# Purchasing Points



## OlympianHiawatha (Aug 17, 2008)

I know AGR limits point purchases to 10,000 per calendar year, but does their calendar start with the purchase date, or does it follow the standard calendar? In other words, if, for example, I purchased 10,000 points on 31 DEC 2008, would I be able to add to by account again on 2 JAN 2009?


----------



## Rail Freak (Aug 17, 2008)

OlympianHiawatha said:


> I know AGR limits point purchases to 10,000 per calendar year, but does their calendar start with the purchase date, or does it follow the standard calendar? In other words, if, for example, I purchased 10,000 points on 31 DEC 2008, would I be able to add to by account again on 2 JAN 2009?


I would vote yes


----------



## the_traveler (Aug 17, 2008)

Yes, the "calendar year" goes from 1/1 to 12/31. Thus it would be possible to purchase 10,000 points on 12/31 @ 11 PM and another 10,00 points on 1/1 @ 1 AM - since they were bought in different "years"!


----------



## sechs (Aug 18, 2008)

To be clear, a "calendar year" is always the year that starts the first day on the calendar and ends on the last day on the calendar for a given year.

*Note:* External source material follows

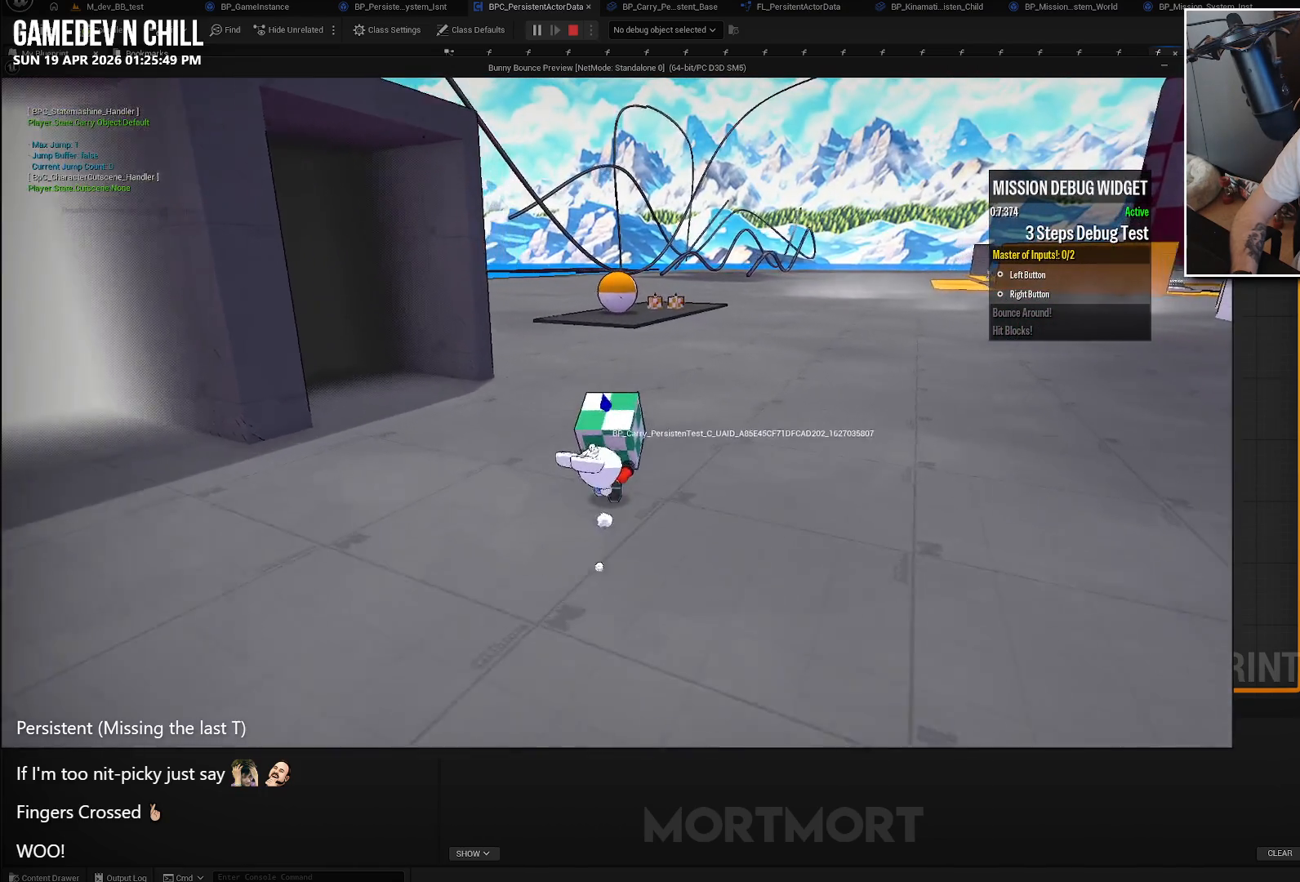
{"buttons": [], "left_stick": "up", "right_stick": "center", "events": [[83, "left_stick", "up-left"], [266, "right_stick", "left"], [416, "left_stick", "up"], [483, "right_stick", "center"]]}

One year from the date of purchase is referred to as "one year from the date of purchase."


----------



## the_traveler (Aug 18, 2008)

sechs said:


> To be clear, a "calendar year" is always the year that starts the first day on the calendar and ends on the last day on the calendar for a given year.
> One year from the date of purchase is referred to as "one year from the date of purchase."

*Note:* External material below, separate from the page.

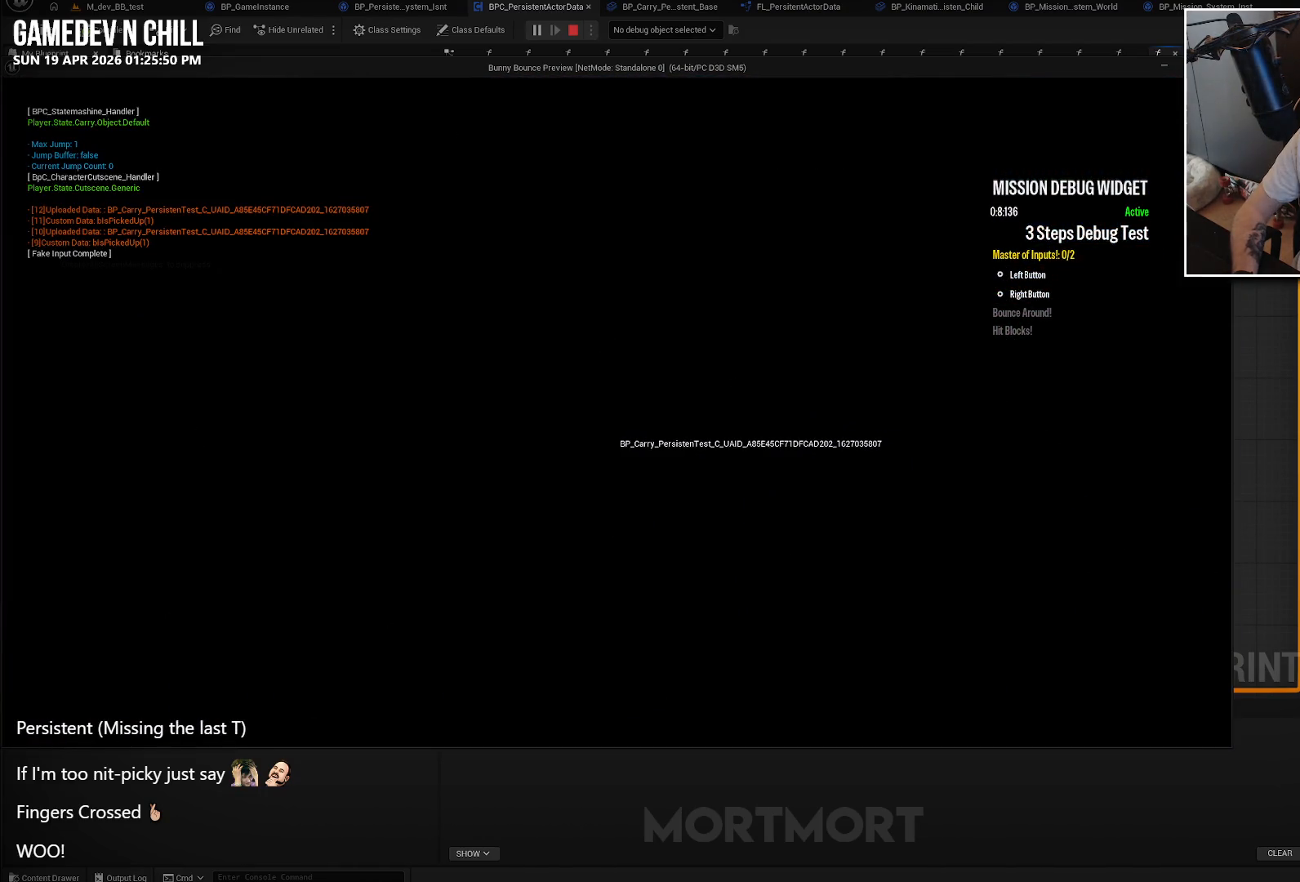
{"buttons": [], "left_stick": "center", "right_stick": "center", "events": []}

But for AGR (and many airline frequent flyer programs and hotel frequent stay programs), the "calendar year" is January 1 to December 31 only. It doesn't matter if it's January 5, April 20 or September 15, the new calendar year begins for the next year on January 1! Even HHonors is going from the "Rolling VIP Tier" (which started to count stays from 1 year from your stay) to a calendar year (of 1/1 to 12/31)!


----------



## sechs (Aug 18, 2008)

I swear that's what I said....


----------



## Bigval109 (Sep 12, 2008)

sechs said:


> I swear that's what I said....


 perhaps next year they will have another no fee period when we can rack up some points. I've hit my limit a couple of weeks ago. I want a two zone bedroom going to cali. I live on the east coast so I may have to go coach to the begining of zone two.


----------



## the_traveler (Sep 12, 2008)

Bigval109 said:


> perhaps next year they will have another no fee period when we can rack up some points. I've hit my limit a couple of weeks ago. I want a two zone bedroom going to cali. I live on the east coast so I may have to go *coach to the begining of zone two*.


If the loophole routing is still in place, and you don't mind the extra train time and miles :lol: , you may want to go coach to ATL (which is the border between the eastern and midwest zones). Then the route you on the Crescent to CVS or WAS to get to CHI (and CA) for 2 zones!

I am going coach from KIN-BHM (using a 1 zone coach award KIN-ATL and paying ~$27 cash for ATL-BHM - and earning more points  ), and then a 2 zone roomette or bedroom BHM-LAX! By doing this, 4+ zones cost 25.5K/35.5K instead of 35K/50K for 3 zones!


----------